Biz hem gençlerimizin yurt dışına göçünü azaltacak hem de kaliteli yabancı öğrencileri ülkemize çekecek bir yol bulmamız lazım. Bu yolun üniversitelerimizin niteliğini iyileştirmekten geçtiği aşikar. Yoksa zaman içinde vasat (belki de vasat altı) öğrenim gören öğrencilere daha da ucuz ve iyi hizmet veren kurumları başka ülkeler de kurar, öğrenciler de oraya giderler. Yabancı öğrenci çekmekte önde gelen Amerika, İngiltere gibi ülkelerin sadece iyi lisans programları değil, kişiye araştırma-geliştirme becerileri kazandıracak güçlü yüksek lisans ve doktora programlarına sahip oldukları unutulmamalıdır. Biz de yabancı öğrenci mevcudiyetini sürdürmek ve güçlendirmek istiyorsak, bu tür kurumların artmasını, daha çok gelişmelerini sağlamak mecburiyetindeyiz.
Sözünü ettiğimiz nitelikteki kurumları nasıl kuracağız, mevcut kurumları nasıl geliştireceğiz? Bu sorunun tartışılması ayrı bir inceleme konusu olur. Ama iki şeyin şimdiden yapılması zorunludur.
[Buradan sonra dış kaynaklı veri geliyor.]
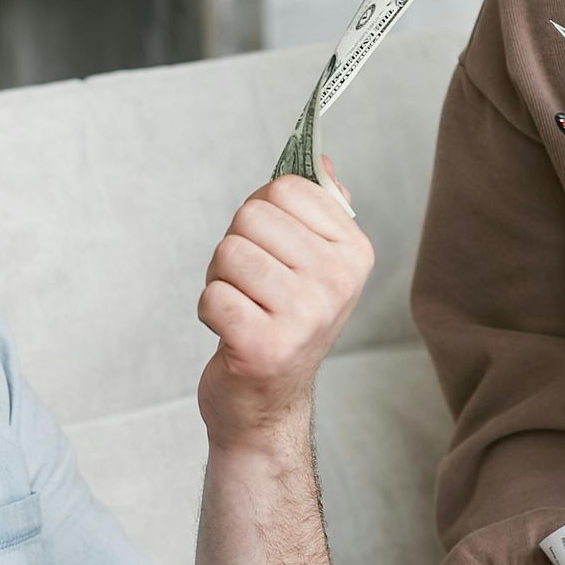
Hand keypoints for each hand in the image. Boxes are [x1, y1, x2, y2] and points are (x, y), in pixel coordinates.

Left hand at [196, 159, 374, 446]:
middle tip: (252, 285)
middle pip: (251, 215)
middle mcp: (338, 282)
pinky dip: (210, 311)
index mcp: (354, 252)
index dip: (261, 214)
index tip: (273, 251)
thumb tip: (322, 159)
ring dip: (220, 279)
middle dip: (236, 247)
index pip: (285, 188)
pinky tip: (232, 332)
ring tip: (243, 307)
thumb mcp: (313, 263)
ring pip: (227, 252)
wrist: (268, 405)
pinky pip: (211, 295)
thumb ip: (318, 208)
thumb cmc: (284, 323)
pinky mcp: (265, 346)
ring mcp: (305, 315)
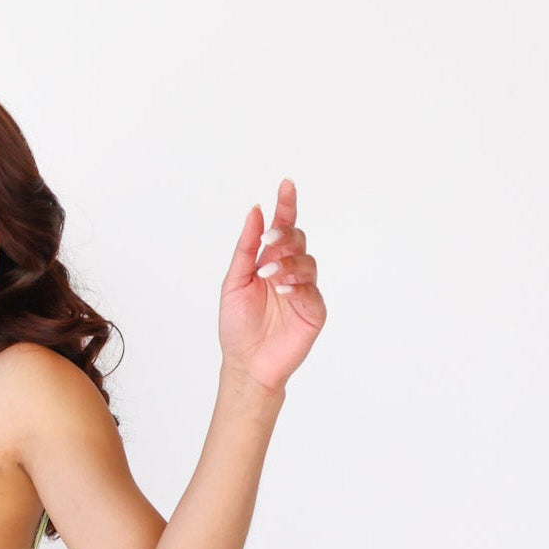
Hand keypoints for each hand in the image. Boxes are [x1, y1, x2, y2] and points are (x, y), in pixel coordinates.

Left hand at [218, 178, 325, 395]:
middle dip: (285, 235)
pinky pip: (311, 292)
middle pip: (298, 240)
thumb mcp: (234, 282)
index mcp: (270, 262)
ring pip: (307, 263)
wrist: (245, 363)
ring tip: (268, 274)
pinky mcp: (313, 312)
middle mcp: (290, 272)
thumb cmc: (238, 326)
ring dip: (288, 263)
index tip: (285, 185)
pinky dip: (297, 286)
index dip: (286, 206)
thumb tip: (255, 212)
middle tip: (268, 241)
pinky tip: (282, 289)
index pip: (282, 228)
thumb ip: (246, 248)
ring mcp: (304, 291)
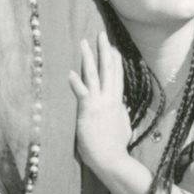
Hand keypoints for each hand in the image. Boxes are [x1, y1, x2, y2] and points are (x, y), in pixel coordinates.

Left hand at [68, 32, 130, 173]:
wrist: (112, 159)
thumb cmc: (115, 148)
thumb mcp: (123, 127)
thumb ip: (121, 116)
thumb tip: (122, 112)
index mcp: (118, 102)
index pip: (117, 76)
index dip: (115, 61)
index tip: (113, 47)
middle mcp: (110, 99)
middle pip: (108, 69)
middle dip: (104, 50)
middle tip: (101, 34)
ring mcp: (100, 103)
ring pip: (94, 75)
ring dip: (89, 57)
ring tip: (84, 42)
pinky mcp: (89, 111)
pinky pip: (82, 93)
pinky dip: (76, 83)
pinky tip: (70, 73)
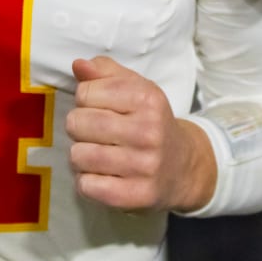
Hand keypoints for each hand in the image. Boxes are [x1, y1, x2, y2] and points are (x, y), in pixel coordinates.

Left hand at [67, 56, 215, 212]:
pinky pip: (87, 186)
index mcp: (147, 98)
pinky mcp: (138, 195)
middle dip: (77, 127)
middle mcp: (148, 131)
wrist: (184, 167)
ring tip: (95, 154)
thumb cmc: (150, 122)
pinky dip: (85, 182)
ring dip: (79, 155)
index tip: (97, 107)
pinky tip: (100, 176)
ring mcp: (144, 166)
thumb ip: (105, 72)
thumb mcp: (136, 89)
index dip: (84, 99)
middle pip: (78, 123)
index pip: (85, 92)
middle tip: (93, 133)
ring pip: (79, 156)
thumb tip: (78, 65)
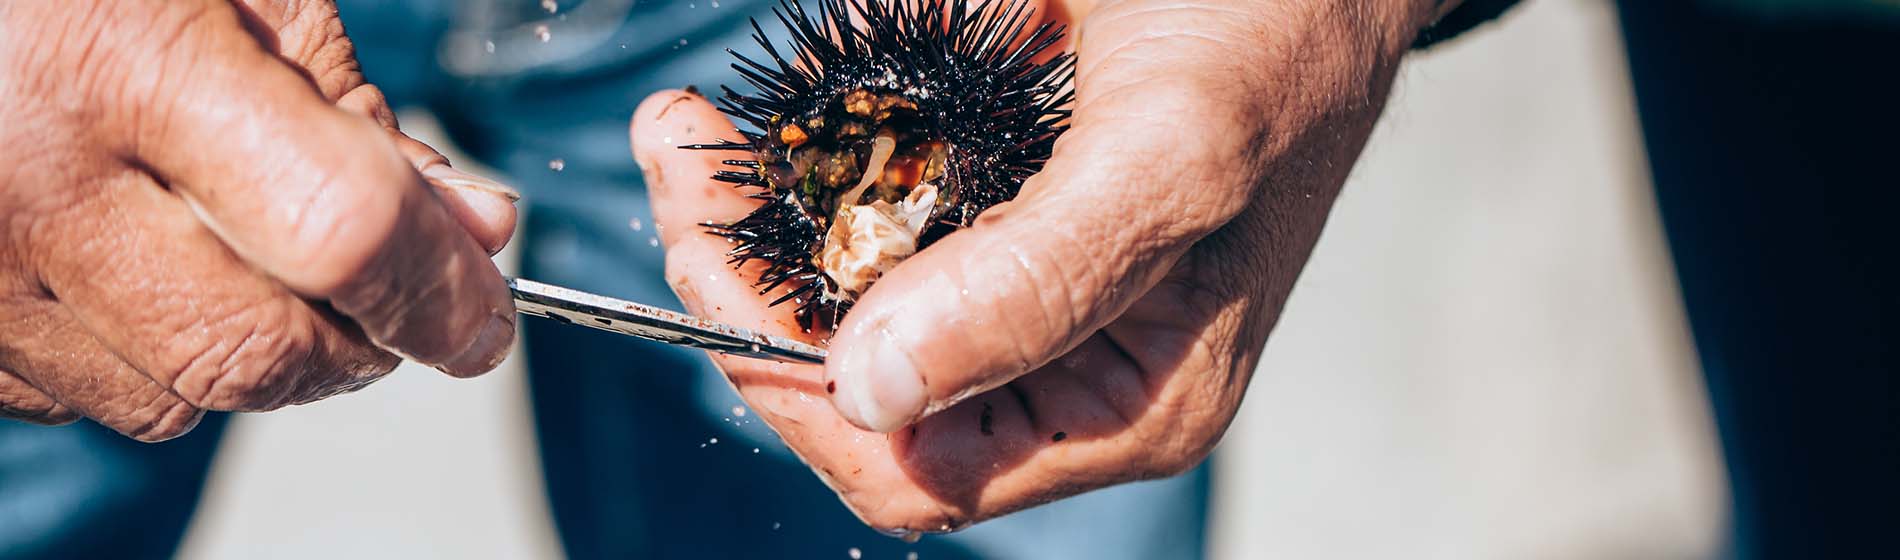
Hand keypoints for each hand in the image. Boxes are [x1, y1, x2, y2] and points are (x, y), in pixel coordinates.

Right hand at [0, 0, 518, 440]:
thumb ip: (356, 110)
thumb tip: (475, 229)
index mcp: (124, 69)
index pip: (339, 232)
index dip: (436, 290)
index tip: (482, 318)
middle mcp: (33, 190)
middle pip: (258, 352)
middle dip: (359, 344)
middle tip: (392, 297)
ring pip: (173, 396)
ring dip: (251, 350)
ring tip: (242, 244)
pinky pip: (84, 393)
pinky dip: (149, 351)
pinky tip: (143, 261)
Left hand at [635, 0, 1447, 530]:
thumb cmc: (1276, 48)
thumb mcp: (1167, 164)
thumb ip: (1033, 286)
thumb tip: (876, 386)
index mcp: (1119, 404)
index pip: (916, 465)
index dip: (794, 389)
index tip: (709, 265)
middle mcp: (1060, 365)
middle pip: (856, 385)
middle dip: (745, 287)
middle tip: (677, 165)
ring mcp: (1019, 285)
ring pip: (845, 300)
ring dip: (752, 221)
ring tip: (690, 135)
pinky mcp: (995, 206)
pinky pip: (873, 216)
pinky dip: (803, 170)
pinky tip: (760, 115)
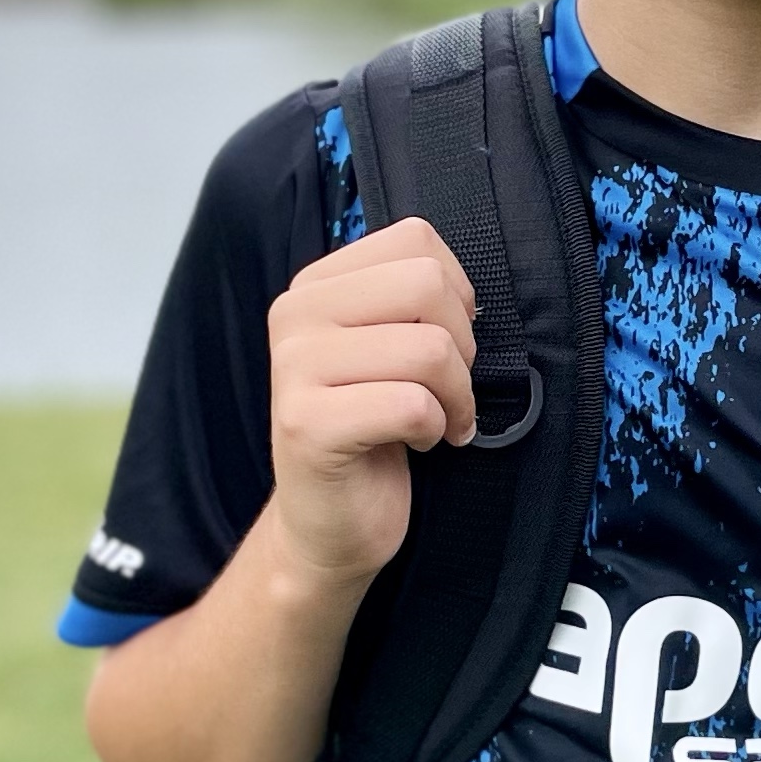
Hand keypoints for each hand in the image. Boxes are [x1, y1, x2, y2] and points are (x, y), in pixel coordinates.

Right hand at [264, 217, 477, 593]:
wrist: (328, 522)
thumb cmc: (371, 431)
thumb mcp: (388, 348)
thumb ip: (410, 303)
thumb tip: (466, 293)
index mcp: (315, 285)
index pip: (415, 240)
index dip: (457, 294)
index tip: (446, 341)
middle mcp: (295, 315)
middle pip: (427, 285)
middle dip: (462, 345)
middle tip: (448, 388)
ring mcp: (294, 368)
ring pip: (427, 349)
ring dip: (455, 396)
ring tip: (438, 420)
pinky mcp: (307, 424)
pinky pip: (412, 405)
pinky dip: (437, 430)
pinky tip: (419, 444)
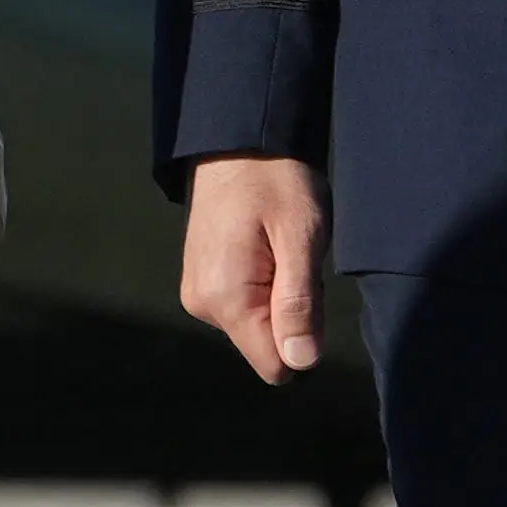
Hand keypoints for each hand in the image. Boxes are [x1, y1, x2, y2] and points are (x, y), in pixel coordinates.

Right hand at [180, 152, 329, 383]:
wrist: (236, 143)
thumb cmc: (276, 183)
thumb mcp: (301, 238)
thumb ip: (299, 304)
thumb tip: (300, 363)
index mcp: (224, 299)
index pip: (273, 364)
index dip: (304, 339)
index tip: (309, 291)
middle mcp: (202, 305)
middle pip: (265, 344)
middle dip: (292, 314)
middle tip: (294, 259)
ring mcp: (197, 294)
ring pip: (256, 326)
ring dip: (279, 298)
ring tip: (279, 248)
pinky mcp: (200, 283)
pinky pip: (243, 307)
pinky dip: (264, 287)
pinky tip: (265, 248)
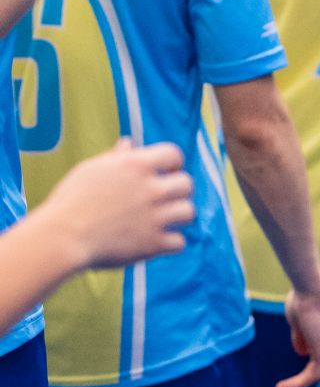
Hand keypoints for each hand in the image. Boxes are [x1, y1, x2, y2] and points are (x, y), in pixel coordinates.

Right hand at [42, 140, 194, 269]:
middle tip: (164, 198)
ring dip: (178, 215)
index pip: (174, 154)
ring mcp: (155, 217)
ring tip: (164, 219)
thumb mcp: (92, 170)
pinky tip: (158, 239)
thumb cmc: (72, 200)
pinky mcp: (153, 243)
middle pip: (187, 184)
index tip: (165, 172)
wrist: (63, 236)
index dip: (172, 163)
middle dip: (178, 190)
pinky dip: (171, 242)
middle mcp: (150, 189)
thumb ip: (117, 158)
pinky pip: (180, 242)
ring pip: (188, 212)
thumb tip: (129, 143)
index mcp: (136, 165)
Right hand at [277, 286, 319, 386]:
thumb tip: (301, 352)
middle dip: (301, 380)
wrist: (308, 291)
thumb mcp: (298, 323)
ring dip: (297, 384)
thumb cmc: (301, 300)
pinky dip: (297, 383)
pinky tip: (282, 386)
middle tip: (284, 386)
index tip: (290, 372)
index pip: (318, 358)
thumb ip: (300, 337)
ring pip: (315, 375)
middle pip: (318, 369)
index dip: (305, 368)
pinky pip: (311, 375)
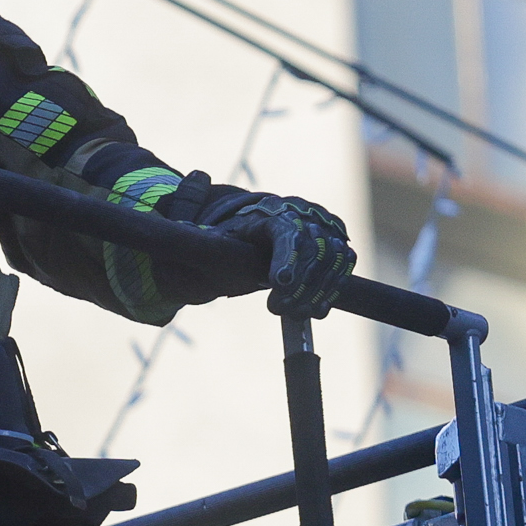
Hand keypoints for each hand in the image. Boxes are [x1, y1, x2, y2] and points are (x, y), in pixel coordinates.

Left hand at [186, 183, 354, 318]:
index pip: (288, 234)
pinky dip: (332, 288)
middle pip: (313, 251)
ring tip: (293, 312)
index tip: (277, 282)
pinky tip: (316, 309)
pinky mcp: (337, 243)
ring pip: (331, 259)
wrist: (262, 230)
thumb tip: (182, 232)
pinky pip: (343, 266)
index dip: (286, 258)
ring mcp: (325, 228)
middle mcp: (305, 216)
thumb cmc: (237, 237)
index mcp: (275, 213)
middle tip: (277, 308)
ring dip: (315, 290)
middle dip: (298, 284)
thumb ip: (206, 240)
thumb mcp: (219, 237)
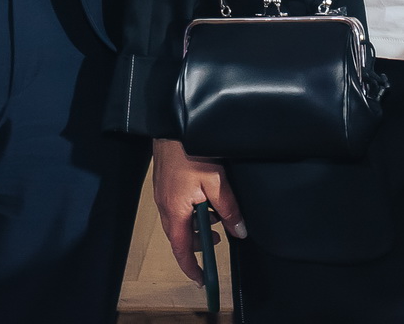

Bir: üniversitelerin dindar ve kindar gençlik yetiştirmek gibi tuhaf misyonlardan arındırılarak her yönden özgür olan, her türlü fikrin çekinmeden tartışıldığı bir ortama dönüşmesi gerekir. İki: üniversitelerin bu niteliğe kavuşmaları için mevcut rektör atama sisteminden bir an önce vazgeçilmesi, üniversitelerin siyasetten özgürleştirilmesi lazımdır. Ancak bu sadece bir başlangıç olacaktır. Daha yapılacak çok işimiz var.